(Stored data entries)

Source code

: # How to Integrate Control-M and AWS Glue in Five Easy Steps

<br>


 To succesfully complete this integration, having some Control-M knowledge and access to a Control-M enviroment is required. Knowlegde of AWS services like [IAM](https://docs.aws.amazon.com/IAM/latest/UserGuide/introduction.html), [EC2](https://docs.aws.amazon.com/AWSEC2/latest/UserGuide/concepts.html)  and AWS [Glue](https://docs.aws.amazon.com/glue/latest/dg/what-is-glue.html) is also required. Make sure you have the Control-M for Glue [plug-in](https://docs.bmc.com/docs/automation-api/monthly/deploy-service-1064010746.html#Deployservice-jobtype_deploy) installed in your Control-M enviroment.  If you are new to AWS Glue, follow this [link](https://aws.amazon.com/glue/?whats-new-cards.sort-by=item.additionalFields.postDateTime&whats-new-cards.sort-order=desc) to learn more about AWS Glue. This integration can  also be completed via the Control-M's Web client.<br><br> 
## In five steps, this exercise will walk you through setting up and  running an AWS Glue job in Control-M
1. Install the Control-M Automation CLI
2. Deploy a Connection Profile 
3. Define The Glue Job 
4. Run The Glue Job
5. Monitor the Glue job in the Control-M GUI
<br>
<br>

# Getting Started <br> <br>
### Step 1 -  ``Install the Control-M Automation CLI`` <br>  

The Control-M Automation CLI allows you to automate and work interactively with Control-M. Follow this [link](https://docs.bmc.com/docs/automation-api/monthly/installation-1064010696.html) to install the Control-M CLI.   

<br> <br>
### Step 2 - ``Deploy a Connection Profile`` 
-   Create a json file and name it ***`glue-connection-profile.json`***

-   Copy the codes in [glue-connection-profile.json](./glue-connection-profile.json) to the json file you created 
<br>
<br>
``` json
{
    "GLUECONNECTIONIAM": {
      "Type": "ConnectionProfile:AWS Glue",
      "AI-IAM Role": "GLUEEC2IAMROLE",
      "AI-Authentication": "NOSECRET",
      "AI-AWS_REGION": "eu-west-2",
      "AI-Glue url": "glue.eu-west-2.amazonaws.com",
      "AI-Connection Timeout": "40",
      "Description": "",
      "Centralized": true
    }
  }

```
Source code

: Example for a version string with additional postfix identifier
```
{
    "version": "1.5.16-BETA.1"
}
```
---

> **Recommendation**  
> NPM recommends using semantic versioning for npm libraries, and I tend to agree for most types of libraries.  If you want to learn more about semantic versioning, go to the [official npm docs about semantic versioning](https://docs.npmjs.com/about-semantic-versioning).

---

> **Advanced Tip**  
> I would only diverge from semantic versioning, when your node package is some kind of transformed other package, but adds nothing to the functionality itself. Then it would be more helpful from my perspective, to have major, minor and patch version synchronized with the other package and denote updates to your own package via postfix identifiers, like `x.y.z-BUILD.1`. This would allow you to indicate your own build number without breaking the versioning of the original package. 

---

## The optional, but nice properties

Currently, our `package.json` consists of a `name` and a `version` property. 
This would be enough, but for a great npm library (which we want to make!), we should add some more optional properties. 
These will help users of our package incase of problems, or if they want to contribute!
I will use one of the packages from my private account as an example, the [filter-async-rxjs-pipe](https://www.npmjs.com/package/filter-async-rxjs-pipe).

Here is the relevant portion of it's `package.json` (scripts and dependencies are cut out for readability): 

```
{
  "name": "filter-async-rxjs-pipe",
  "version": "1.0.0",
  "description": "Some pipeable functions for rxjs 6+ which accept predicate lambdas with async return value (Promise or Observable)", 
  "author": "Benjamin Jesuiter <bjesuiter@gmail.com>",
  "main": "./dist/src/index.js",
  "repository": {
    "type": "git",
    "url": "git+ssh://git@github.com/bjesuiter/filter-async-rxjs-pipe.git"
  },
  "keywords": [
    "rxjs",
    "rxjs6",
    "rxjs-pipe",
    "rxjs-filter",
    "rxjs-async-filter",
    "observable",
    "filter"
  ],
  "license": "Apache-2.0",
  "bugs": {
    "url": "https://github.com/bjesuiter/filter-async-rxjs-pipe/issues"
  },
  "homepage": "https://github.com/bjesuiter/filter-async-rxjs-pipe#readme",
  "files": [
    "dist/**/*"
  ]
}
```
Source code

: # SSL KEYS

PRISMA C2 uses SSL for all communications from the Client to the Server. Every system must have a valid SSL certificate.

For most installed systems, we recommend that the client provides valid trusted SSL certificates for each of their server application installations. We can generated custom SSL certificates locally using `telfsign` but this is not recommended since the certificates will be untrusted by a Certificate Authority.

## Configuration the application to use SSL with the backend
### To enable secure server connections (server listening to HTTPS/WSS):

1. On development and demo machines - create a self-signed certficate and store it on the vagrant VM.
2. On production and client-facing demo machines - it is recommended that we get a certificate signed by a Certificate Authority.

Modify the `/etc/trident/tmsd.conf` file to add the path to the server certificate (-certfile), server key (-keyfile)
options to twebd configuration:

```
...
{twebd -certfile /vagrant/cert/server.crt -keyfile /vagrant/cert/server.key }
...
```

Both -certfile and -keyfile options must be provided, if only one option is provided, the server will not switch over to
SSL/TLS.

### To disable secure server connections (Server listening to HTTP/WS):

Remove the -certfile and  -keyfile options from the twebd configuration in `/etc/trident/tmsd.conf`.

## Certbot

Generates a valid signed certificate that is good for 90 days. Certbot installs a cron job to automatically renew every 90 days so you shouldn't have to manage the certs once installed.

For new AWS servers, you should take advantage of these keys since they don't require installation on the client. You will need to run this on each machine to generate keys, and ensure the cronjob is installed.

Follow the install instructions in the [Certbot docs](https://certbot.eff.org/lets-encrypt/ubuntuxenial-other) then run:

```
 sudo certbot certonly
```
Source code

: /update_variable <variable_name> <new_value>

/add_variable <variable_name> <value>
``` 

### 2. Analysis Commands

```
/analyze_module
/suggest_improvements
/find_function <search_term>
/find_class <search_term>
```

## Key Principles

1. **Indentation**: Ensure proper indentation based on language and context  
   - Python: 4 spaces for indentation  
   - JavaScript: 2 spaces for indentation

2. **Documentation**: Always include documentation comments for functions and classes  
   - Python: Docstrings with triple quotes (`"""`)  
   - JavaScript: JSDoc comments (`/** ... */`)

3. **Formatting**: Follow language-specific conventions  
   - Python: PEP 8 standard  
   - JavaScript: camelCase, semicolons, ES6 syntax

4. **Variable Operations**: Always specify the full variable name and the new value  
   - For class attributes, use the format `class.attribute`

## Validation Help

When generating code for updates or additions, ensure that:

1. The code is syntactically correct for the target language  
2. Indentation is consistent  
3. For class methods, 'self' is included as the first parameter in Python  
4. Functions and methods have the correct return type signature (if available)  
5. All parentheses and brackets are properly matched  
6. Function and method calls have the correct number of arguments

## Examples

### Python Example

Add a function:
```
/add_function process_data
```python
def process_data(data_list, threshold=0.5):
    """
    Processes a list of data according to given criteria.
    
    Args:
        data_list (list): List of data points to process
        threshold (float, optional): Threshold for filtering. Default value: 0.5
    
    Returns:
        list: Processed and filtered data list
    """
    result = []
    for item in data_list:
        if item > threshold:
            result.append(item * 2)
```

TASK STATEMENT: For each line of the entries that contains the word "tmsd", make a copy.

WRITTEN ANSWER:
Modify the `/etc/trident/tmsd.conf` file to add the path to the server certificate (-certfile), server key (-keyfile)
Remove the -certfile and  -keyfile options from the twebd configuration in `/etc/trident/tmsd.conf`.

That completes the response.